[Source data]
%%

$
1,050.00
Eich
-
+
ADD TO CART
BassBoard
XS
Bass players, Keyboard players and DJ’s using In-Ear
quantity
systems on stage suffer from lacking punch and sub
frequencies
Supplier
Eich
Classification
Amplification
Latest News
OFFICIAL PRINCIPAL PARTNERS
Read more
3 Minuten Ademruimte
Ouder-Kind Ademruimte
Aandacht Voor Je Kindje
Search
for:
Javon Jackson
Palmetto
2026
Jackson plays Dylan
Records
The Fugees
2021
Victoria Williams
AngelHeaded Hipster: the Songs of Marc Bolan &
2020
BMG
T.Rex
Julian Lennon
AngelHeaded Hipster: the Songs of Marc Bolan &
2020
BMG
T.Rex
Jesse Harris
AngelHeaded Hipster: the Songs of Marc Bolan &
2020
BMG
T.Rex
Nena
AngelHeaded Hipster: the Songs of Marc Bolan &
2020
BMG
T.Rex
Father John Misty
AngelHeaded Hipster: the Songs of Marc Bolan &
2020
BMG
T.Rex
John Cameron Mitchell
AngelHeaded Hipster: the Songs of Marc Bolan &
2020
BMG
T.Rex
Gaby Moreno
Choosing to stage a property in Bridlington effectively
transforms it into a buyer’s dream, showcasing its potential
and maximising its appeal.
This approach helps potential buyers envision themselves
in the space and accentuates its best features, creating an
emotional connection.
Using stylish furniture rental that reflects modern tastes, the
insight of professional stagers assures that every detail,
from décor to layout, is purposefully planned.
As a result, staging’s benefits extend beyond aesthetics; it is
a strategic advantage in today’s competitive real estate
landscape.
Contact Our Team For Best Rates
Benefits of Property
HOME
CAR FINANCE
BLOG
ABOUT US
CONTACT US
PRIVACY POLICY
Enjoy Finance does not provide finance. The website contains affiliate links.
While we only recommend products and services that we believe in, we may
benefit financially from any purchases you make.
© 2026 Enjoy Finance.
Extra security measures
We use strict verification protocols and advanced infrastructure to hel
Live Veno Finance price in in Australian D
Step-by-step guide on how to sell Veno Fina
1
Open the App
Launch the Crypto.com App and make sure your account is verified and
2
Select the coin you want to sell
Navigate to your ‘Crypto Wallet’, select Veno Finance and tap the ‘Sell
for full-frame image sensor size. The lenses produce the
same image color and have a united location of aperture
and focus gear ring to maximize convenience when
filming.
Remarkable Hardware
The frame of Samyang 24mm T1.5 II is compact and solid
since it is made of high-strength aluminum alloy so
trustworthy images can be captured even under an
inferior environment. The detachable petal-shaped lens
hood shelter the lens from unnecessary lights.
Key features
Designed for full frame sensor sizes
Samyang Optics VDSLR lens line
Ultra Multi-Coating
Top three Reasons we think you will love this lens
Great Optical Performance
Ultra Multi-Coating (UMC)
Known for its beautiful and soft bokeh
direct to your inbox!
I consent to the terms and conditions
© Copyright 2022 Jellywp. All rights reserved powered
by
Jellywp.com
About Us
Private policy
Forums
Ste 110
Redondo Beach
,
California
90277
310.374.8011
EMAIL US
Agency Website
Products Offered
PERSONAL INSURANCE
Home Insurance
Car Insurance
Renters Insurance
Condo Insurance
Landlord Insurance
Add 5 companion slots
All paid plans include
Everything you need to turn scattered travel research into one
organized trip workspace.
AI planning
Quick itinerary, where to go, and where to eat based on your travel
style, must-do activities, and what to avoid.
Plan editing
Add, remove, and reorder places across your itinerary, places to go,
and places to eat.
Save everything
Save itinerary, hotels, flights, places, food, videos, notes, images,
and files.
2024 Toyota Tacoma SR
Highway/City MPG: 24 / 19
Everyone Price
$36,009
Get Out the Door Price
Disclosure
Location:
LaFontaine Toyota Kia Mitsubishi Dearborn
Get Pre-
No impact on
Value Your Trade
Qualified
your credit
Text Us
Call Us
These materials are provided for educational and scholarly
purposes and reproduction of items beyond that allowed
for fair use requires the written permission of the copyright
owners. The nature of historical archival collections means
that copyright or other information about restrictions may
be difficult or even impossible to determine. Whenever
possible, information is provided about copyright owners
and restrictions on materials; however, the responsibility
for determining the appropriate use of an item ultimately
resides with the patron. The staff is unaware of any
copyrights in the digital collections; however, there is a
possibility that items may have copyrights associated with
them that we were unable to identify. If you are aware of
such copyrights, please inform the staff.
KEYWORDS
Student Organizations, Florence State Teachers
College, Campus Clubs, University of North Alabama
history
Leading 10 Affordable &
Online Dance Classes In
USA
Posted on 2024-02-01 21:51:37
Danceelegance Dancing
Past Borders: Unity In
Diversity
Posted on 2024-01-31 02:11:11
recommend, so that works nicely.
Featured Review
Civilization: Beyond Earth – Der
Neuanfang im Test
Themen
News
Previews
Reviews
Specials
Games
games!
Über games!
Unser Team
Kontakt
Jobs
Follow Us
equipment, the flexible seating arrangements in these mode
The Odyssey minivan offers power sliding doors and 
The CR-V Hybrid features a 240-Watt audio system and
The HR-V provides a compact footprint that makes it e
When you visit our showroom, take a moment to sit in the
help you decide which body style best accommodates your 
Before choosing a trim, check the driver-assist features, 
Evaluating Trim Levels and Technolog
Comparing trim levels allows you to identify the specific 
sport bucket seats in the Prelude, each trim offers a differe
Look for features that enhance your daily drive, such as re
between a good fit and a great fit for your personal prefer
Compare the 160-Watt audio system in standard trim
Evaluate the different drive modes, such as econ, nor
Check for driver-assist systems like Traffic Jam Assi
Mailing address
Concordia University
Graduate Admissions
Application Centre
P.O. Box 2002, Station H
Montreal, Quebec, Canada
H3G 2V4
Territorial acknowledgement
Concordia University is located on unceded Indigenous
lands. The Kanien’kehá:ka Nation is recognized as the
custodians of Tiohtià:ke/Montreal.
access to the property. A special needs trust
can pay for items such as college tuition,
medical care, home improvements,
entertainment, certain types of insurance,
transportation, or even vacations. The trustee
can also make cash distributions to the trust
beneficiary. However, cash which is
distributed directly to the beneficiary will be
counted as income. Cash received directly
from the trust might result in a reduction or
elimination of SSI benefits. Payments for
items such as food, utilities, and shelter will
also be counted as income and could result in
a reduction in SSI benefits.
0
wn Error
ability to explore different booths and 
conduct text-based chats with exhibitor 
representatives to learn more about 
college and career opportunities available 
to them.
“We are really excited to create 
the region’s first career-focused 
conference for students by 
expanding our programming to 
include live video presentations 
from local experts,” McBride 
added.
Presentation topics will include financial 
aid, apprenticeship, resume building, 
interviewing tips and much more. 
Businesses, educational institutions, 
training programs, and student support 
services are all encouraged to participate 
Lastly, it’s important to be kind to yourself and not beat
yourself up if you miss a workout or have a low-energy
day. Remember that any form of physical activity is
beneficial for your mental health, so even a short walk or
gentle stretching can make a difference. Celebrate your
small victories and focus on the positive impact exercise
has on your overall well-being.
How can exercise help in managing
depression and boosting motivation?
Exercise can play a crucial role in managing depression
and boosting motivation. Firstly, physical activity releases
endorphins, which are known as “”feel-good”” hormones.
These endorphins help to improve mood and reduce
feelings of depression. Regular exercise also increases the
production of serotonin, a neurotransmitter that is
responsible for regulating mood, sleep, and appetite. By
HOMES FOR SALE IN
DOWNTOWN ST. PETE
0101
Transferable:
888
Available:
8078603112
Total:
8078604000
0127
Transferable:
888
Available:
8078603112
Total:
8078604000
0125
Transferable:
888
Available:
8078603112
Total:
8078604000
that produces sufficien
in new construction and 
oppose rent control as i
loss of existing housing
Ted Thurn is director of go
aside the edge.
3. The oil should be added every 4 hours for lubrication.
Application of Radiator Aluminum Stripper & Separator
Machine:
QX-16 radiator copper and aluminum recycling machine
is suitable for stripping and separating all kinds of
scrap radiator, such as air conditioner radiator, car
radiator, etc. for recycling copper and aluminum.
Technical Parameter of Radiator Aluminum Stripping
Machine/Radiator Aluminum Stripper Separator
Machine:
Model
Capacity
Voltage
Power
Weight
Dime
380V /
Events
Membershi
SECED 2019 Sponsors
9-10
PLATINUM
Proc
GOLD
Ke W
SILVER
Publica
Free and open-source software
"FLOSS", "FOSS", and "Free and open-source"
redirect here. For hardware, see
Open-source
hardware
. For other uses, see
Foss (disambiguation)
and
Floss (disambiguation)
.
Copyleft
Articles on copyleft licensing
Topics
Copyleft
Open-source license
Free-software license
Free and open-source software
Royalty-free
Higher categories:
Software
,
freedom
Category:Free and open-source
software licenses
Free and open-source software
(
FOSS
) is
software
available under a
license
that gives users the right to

%%

* PROBLEM REQUIREMENTS *
Please list each line of the records that contains the word "compact".

* WRITTEN SOLUTION *
The frame of Samyang 24mm T1.5 II is compact and solid
The HR-V provides a compact footprint that makes it e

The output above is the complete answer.